|Delhom, Christopher - Chris
|Rodgers Iii, James
|CAI, YIYUN - Louisiana State University
|MARTIN, VIKKI - Cotton, Inc
|WATSON, MIKE - Cotton, Inc
Submitted to: National Cotton Council Beltwide Cotton Conference
Publication Type: Proceedings
Publication Acceptance Date: 1/31/2013
Publication Date: 5/24/2013
Citation: Cui, X., Delhom, C.D., Rodgers, J., Cai, Y., Martin, V., Watson, M. 2013. Experience of the fibrotest for measuring cotton fiber length and strength properties. Proceeding of the National Cotton Council Beltwide Cotton Conference, January 7-10,2013, San Antonio, Texas. p. 799-802.
Interpretive Summary: The Fibrotest is a device developed by Textechno for measuring cotton fiber length and strength properties. A series experiments were conducted to compare its results to other devices such the HVI and to standard USDA values. The characteristics of the Fibrotest’s operations and experimental results are discussed. This study is aimed at improving fiber property measurement.

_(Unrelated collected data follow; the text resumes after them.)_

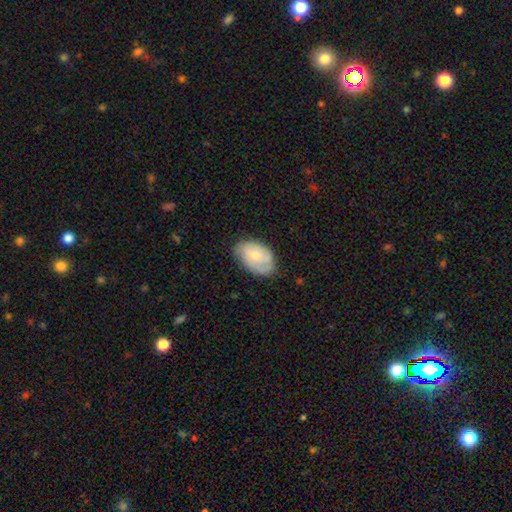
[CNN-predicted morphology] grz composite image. It shows a smooth galaxy with no disk features (50%). Merging: none (66%).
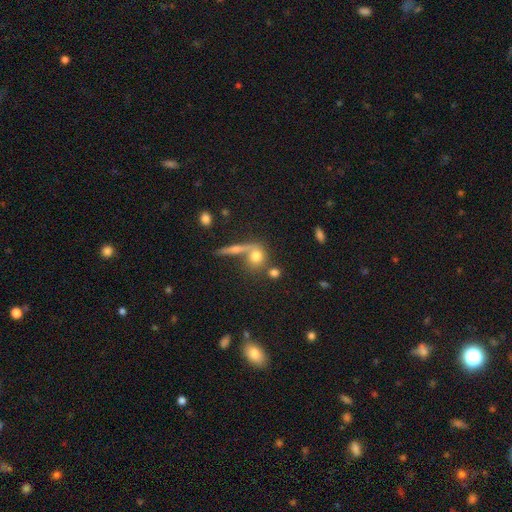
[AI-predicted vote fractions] This appears to be a smooth galaxy with no disk features (71%) that is round (73%). Merging: none (52%).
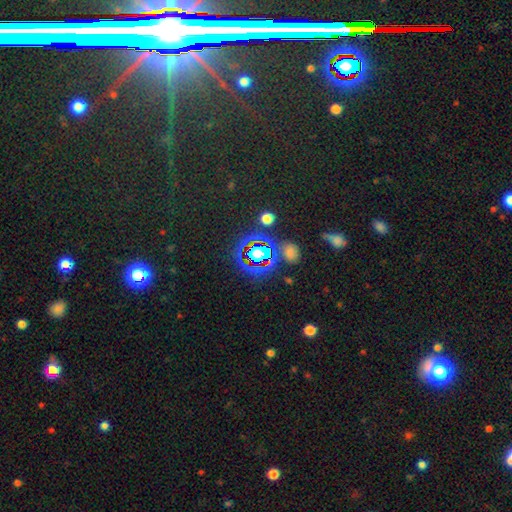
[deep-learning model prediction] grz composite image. It shows a star or artifact, not a galaxy (61%).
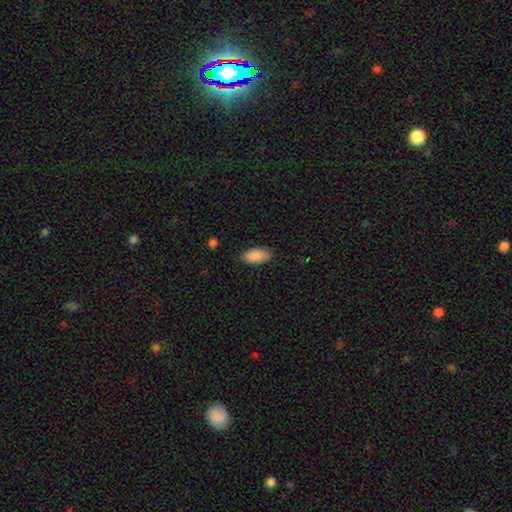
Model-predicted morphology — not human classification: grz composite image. It shows a smooth galaxy with no disk features (89%) that is in between round and cigar-shaped (92%). Merging: none (86%).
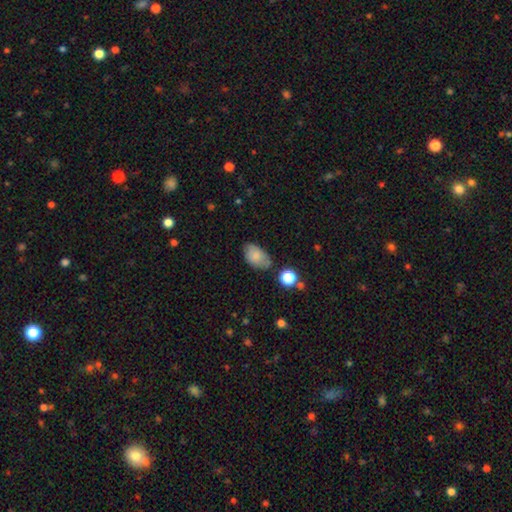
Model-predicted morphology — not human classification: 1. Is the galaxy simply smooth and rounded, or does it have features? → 78% smooth, 13% featured or disk, 9% star or artifact.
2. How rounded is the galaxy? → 89% in between, 9% round, 1% cigar-shaped.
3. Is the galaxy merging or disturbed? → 61% none, 28% minor disturbance, 7% major disturbance, 5% merger.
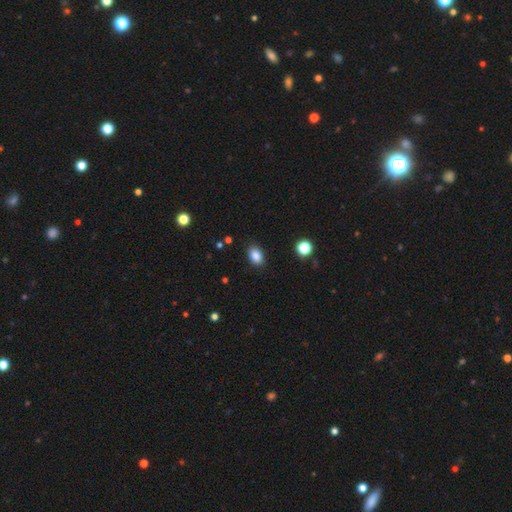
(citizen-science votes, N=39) This is clearly a smooth galaxy (90%). How rounded: clearly in between (86%). Merging: clearly none (92%).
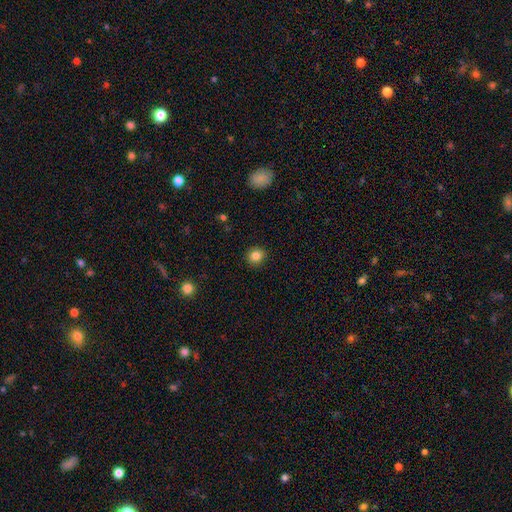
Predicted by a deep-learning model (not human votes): Smooth or featured?
  - smooth: 84% *
  - star or artifact: 11%
  - featured or disk: 5%
How rounded?
  - round: 84% *
  - in between: 15%
  - cigar-shaped: 1%
Merging?
  - none: 91% *
  - minor disturbance: 6%
  - major disturbance: 2%
  - merger: 1%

Technical Abstract: The Fibrotest is a device developed by Textechno for measuring cotton fiber length and strength properties. The Fibrotest provides abundant information, including more than 20 length and strength parameters in absolute and relative modes, and displays fibrogram, load-elongation curve, and fiber beard image. Its calibration method has several advantages, such as individual operators can have different calibration files, or it can be calibrated to different relative levels. The observed differences between the relative mode UHM and Strength values and “standard” HVI values were small. The micronaire value did not show a statistically significant impact on strength difference between Fibrotest and HVI. The Fibrotest produced a higher breaking elongation and a lower strength in absolute mode than Stelometer, which can be reduced by the use of Stelometer values in relative mode (calibration to Stelometer level). Small operator effects on length and strength measurements were observed. The Fibrotest does not have a mechanism to keep fibers straight for testing, which may contribute to the differences in testing results from other devices.